┌─ Source records

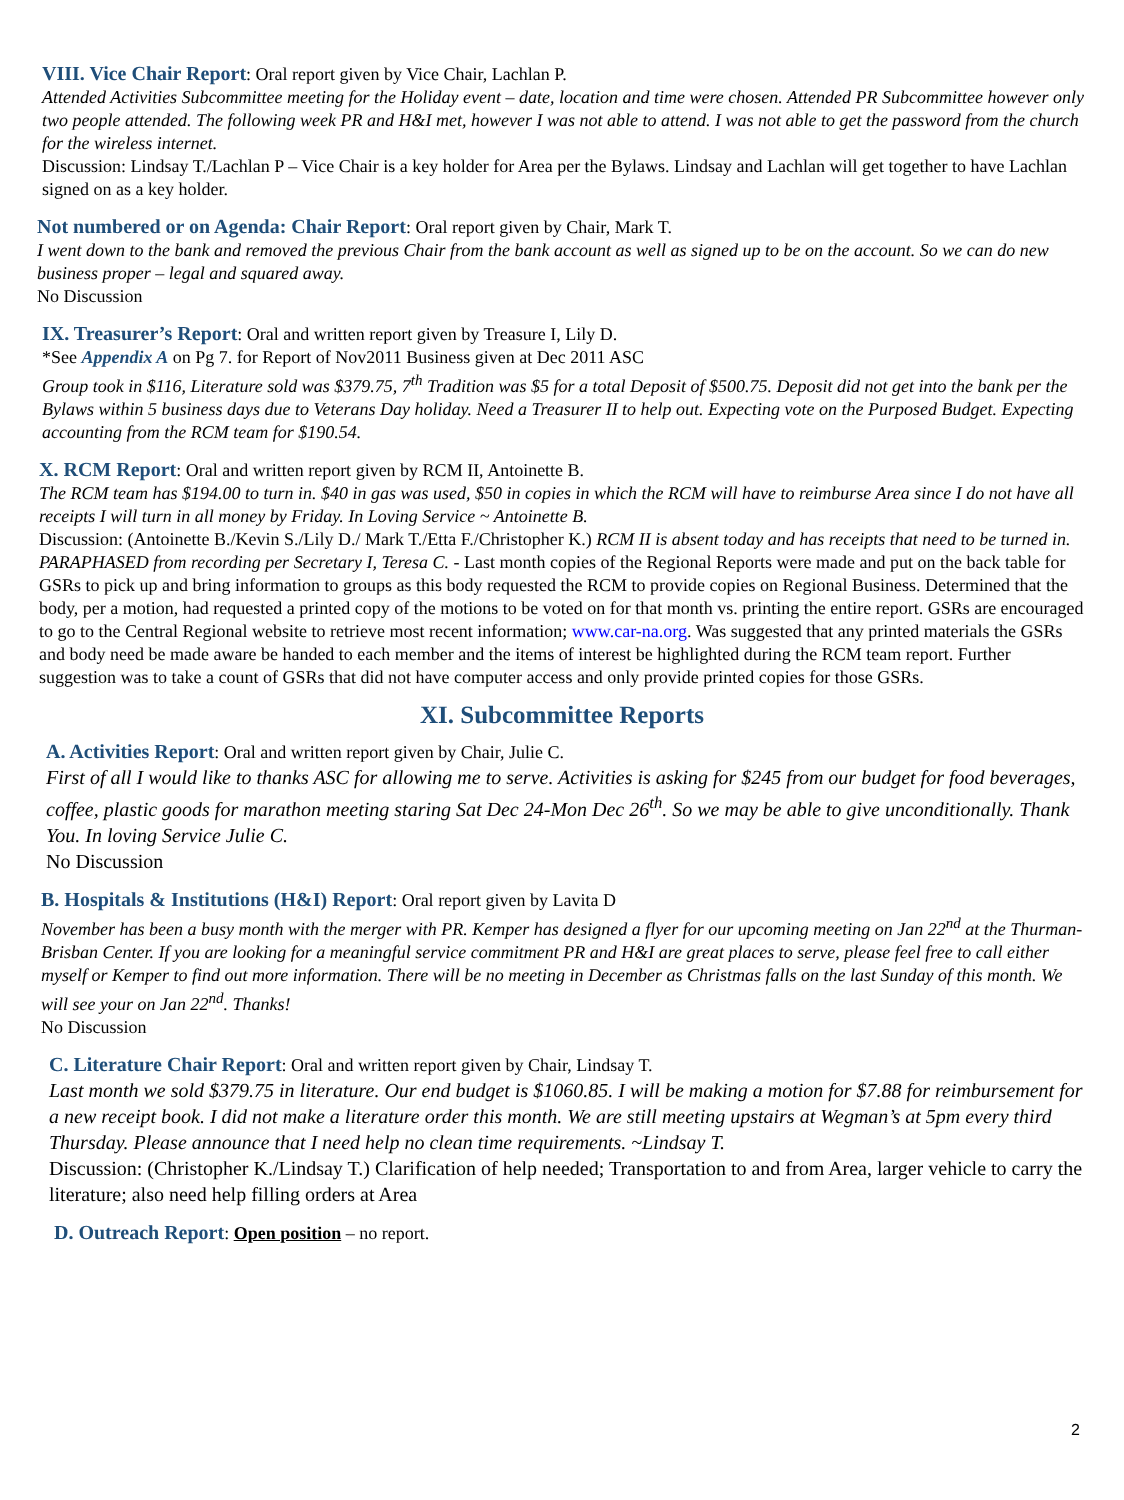VIII. Vice Chair Report: Oral report given by Vice Chair, Lachlan P.
Attended Activities Subcommittee meeting for the Holiday event – date, location and time were chosen. Attended PR Subcommittee however only two people attended. The following week PR and H&I met, however I was not able to attend. I was not able to get the password from the church for the wireless internet.
Discussion: Lindsay T./Lachlan P – Vice Chair is a key holder for Area per the Bylaws. Lindsay and Lachlan will get together to have Lachlan signed on as a key holder.
Not numbered or on Agenda: Chair Report: Oral report given by Chair, Mark T.
I went down to the bank and removed the previous Chair from the bank account as well as signed up to be on the account. So we can do new business proper – legal and squared away.
No Discussion
IX. Treasurer’s Report: Oral and written report given by Treasure I, Lily D.
*See Appendix A on Pg 7. for Report of Nov2011 Business given at Dec 2011 ASC
Group took in $116, Literature sold was $379.75, 7<sup>th</sup> Tradition was $5 for a total Deposit of $500.75. Deposit did not get into the bank per the Bylaws within 5 business days due to Veterans Day holiday. Need a Treasurer II to help out. Expecting vote on the Purposed Budget. Expecting accounting from the RCM team for $190.54.
X. RCM Report: Oral and written report given by RCM II, Antoinette B.
The RCM team has $194.00 to turn in. $40 in gas was used, $50 in copies in which the RCM will have to reimburse Area since I do not have all receipts I will turn in all money by Friday. In Loving Service ~ Antoinette B.
Discussion: (Antoinette B./Kevin S./Lily D./ Mark T./Etta F./Christopher K.) RCM II is absent today and has receipts that need to be turned in.
PARAPHASED from recording per Secretary I, Teresa C. - Last month copies of the Regional Reports were made and put on the back table for GSRs to pick up and bring information to groups as this body requested the RCM to provide copies on Regional Business. Determined that the body, per a motion, had requested a printed copy of the motions to be voted on for that month vs. printing the entire report. GSRs are encouraged to go to the Central Regional website to retrieve most recent information; www.car-na.org. Was suggested that any printed materials the GSRs and body need be made aware be handed to each member and the items of interest be highlighted during the RCM team report. Further suggestion was to take a count of GSRs that did not have computer access and only provide printed copies for those GSRs.
XI. Subcommittee Reports
A. Activities Report: Oral and written report given by Chair, Julie C.
First of all I would like to thanks ASC for allowing me to serve. Activities is asking for $245 from our budget for food beverages, coffee, plastic goods for marathon meeting staring Sat Dec 24-Mon Dec 26<sup>th</sup>. So we may be able to give unconditionally. Thank You. In loving Service Julie C.
No Discussion
B. Hospitals & Institutions (H&I) Report: Oral report given by Lavita D
November has been a busy month with the merger with PR. Kemper has designed a flyer for our upcoming meeting on Jan 22<sup>nd</sup> at the Thurman-Brisban Center. If you are looking for a meaningful service commitment PR and H&I are great places to serve, please feel free to call either myself or Kemper to find out more information. There will be no meeting in December as Christmas falls on the last Sunday of this month. We will see your on Jan 22<sup>nd</sup>. Thanks!
No Discussion
C. Literature Chair Report: Oral and written report given by Chair, Lindsay T.
Last month we sold $379.75 in literature. Our end budget is $1060.85. I will be making a motion for $7.88 for reimbursement for a new receipt book. I did not make a literature order this month. We are still meeting upstairs at Wegman’s at 5pm every third Thursday. Please announce that I need help no clean time requirements. ~Lindsay T.
Discussion: (Christopher K./Lindsay T.) Clarification of help needed; Transportation to and from Area, larger vehicle to carry the literature; also need help filling orders at Area
D. Outreach Report: Open position – no report.
2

└─

- [Task statement]: Retype the listing above exactly, please. Pictures do not belong in the copy.

- [Completed task]:
VIII. Vice Chair Report: Oral report given by Vice Chair, Lachlan P.
Attended Activities Subcommittee meeting for the Holiday event – date, location and time were chosen. Attended PR Subcommittee however only two people attended. The following week PR and H&I met, however I was not able to attend. I was not able to get the password from the church for the wireless internet.
Discussion: Lindsay T./Lachlan P – Vice Chair is a key holder for Area per the Bylaws. Lindsay and Lachlan will get together to have Lachlan signed on as a key holder.
Not numbered or on Agenda: Chair Report: Oral report given by Chair, Mark T.
I went down to the bank and removed the previous Chair from the bank account as well as signed up to be on the account. So we can do new business proper – legal and squared away.
No Discussion
IX. Treasurer’s Report: Oral and written report given by Treasure I, Lily D.
*See Appendix A on Pg 7. for Report of Nov2011 Business given at Dec 2011 ASC
Group took in $116, Literature sold was $379.75, 7<sup>th</sup> Tradition was $5 for a total Deposit of $500.75. Deposit did not get into the bank per the Bylaws within 5 business days due to Veterans Day holiday. Need a Treasurer II to help out. Expecting vote on the Purposed Budget. Expecting accounting from the RCM team for $190.54.
X. RCM Report: Oral and written report given by RCM II, Antoinette B.
The RCM team has $194.00 to turn in. $40 in gas was used, $50 in copies in which the RCM will have to reimburse Area since I do not have all receipts I will turn in all money by Friday. In Loving Service ~ Antoinette B.
Discussion: (Antoinette B./Kevin S./Lily D./ Mark T./Etta F./Christopher K.) RCM II is absent today and has receipts that need to be turned in.
PARAPHASED from recording per Secretary I, Teresa C. - Last month copies of the Regional Reports were made and put on the back table for GSRs to pick up and bring information to groups as this body requested the RCM to provide copies on Regional Business. Determined that the body, per a motion, had requested a printed copy of the motions to be voted on for that month vs. printing the entire report. GSRs are encouraged to go to the Central Regional website to retrieve most recent information; www.car-na.org. Was suggested that any printed materials the GSRs and body need be made aware be handed to each member and the items of interest be highlighted during the RCM team report. Further suggestion was to take a count of GSRs that did not have computer access and only provide printed copies for those GSRs.
XI. Subcommittee Reports
A. Activities Report: Oral and written report given by Chair, Julie C.
First of all I would like to thanks ASC for allowing me to serve. Activities is asking for $245 from our budget for food beverages, coffee, plastic goods for marathon meeting staring Sat Dec 24-Mon Dec 26<sup>th</sup>. So we may be able to give unconditionally. Thank You. In loving Service Julie C.
No Discussion
B. Hospitals & Institutions (H&I) Report: Oral report given by Lavita D
November has been a busy month with the merger with PR. Kemper has designed a flyer for our upcoming meeting on Jan 22<sup>nd</sup> at the Thurman-Brisban Center. If you are looking for a meaningful service commitment PR and H&I are great places to serve, please feel free to call either myself or Kemper to find out more information. There will be no meeting in December as Christmas falls on the last Sunday of this month. We will see your on Jan 22<sup>nd</sup>. Thanks!
No Discussion
C. Literature Chair Report: Oral and written report given by Chair, Lindsay T.
Last month we sold $379.75 in literature. Our end budget is $1060.85. I will be making a motion for $7.88 for reimbursement for a new receipt book. I did not make a literature order this month. We are still meeting upstairs at Wegman’s at 5pm every third Thursday. Please announce that I need help no clean time requirements. ~Lindsay T.
Discussion: (Christopher K./Lindsay T.) Clarification of help needed; Transportation to and from Area, larger vehicle to carry the literature; also need help filling orders at Area
D. Outreach Report: Open position – no report.
2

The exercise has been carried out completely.